Bakın, Öcalan bu ülkeyi ne kadar da çok düşünüyormuş! Ya O'na bir şey olursa?
Sahi ne olacak?
Eyvah ki ne eyvah! Düşünülmesi bile korkunç! Yandı gülüm keten helva! Hep birlikte perişan oluruz vesselam!
O zaman ne yapmak lazım?
Abdullah Öcalan'ı hemen İmralı'dan çıkartmak, serbest bırakmak lazım! Yetmez, yanına bir de koruma ve doktor ordusu vermek gerekli! İşte verilmek istenen mesaj ve geldiğimiz nokta bu. Yakında bizim "PKK uzmanları" da "Çok doğru" diye üzerine atlarlarsa, hiç şaşırmayın.

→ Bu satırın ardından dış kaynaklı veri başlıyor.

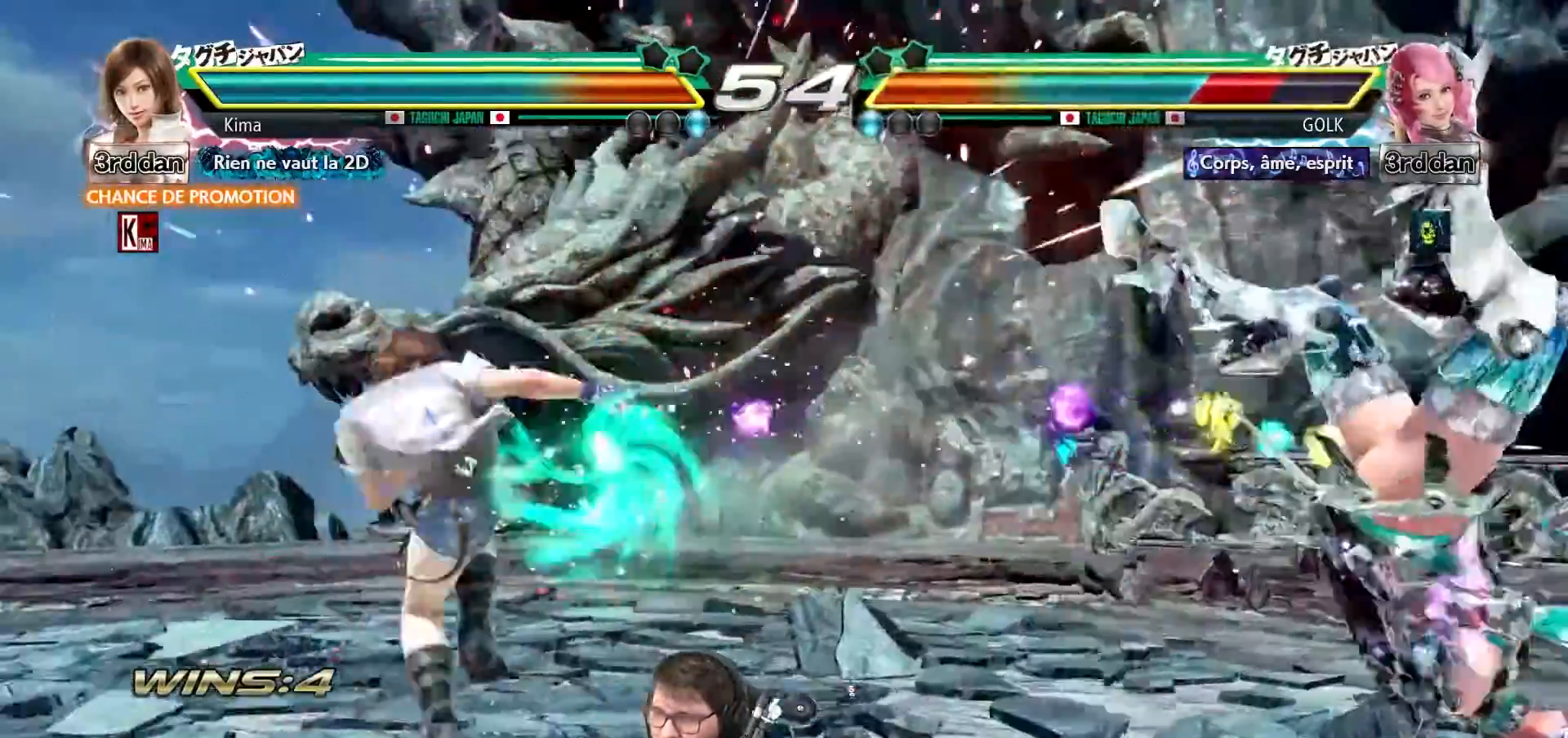
{"buttons": [], "left_stick": "right", "events": [[117, "left_stick", "right"], [183, "left_stick", "center"], [283, "left_stick", "right"], [367, "left_stick", "center"], [433, "left_stick", "right"]]}
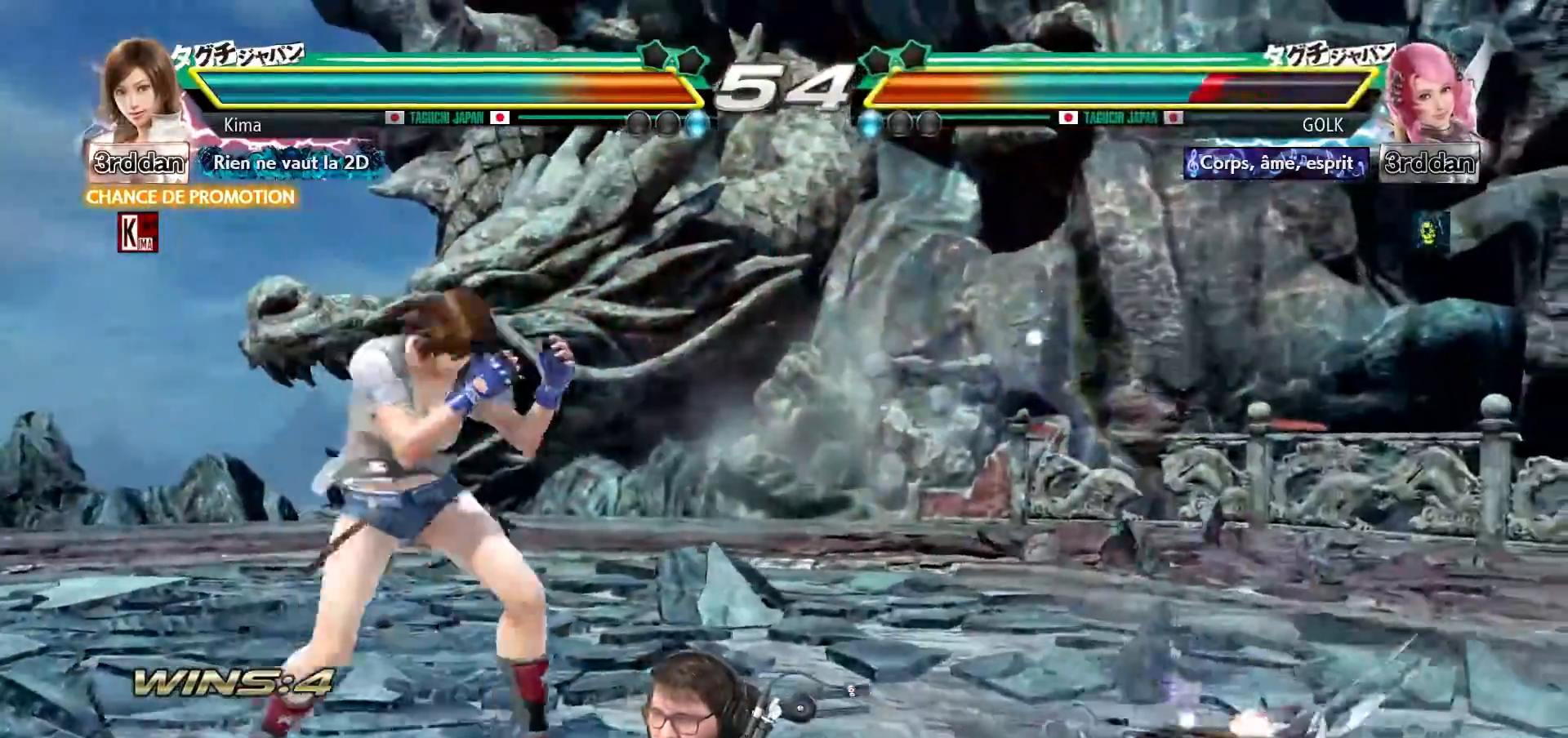
{"buttons": [], "left_stick": "left", "events": [[83, "left_stick", "center"], [150, "left_stick", "left"]]}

Yakında "Öcalan'ın kalbi çok önemli" diye yazılar yazabilirler.
"Çat diye durursa ülkenin nasıl bir kaos içine gireceğine" dair yorumlar yapabilirler.
Hatta, "Örgüt demek Öcalan demek" diyerek, bugün çok önemsedikleri, iki cümle almak için Kandil'e koştukları Karayılan ve Bayık gibi isimleri de sıfıra indirgeyebilirler.

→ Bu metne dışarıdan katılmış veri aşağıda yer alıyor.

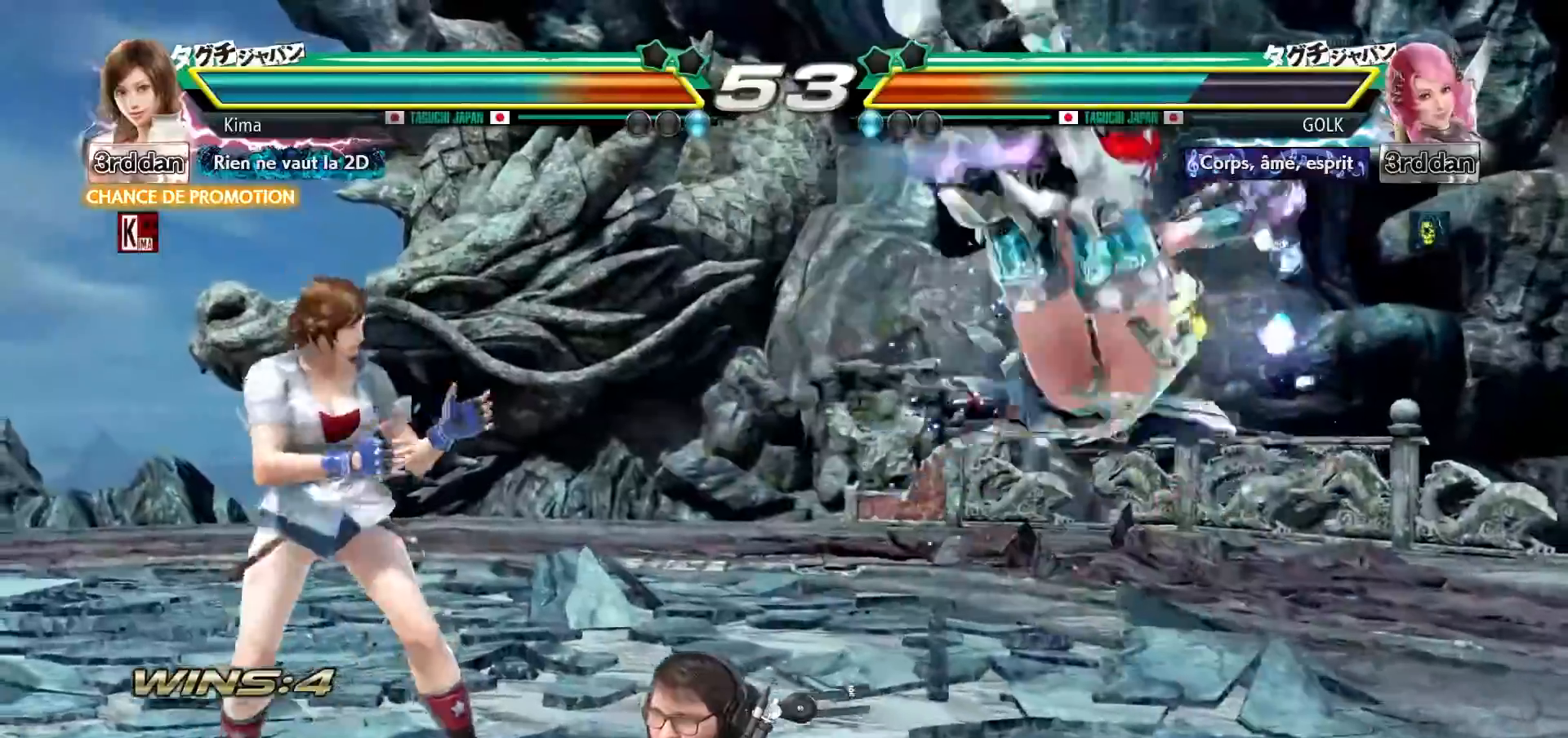
{"buttons": [], "left_stick": "center", "events": [[50, "left_stick", "left"], [400, "left_stick", "center"]]}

Çünkü bunlar PKK uzmanı!..
İşlerini de gerçekten çok, çoook iyi biliyorlar!
* * *
Reyhan Gazel'in "Hiç Yolcusu" isimli kitabı çıktı.
Ebabil Yayınları'nın yayınladığı kitapta yazar "Gün bu gündür ey dost" dedikten sonra soruyor:
"Hiç olmaya var mısın?"
Felsefeye ilgi duyanların zevkle okuyacakları bir kitap!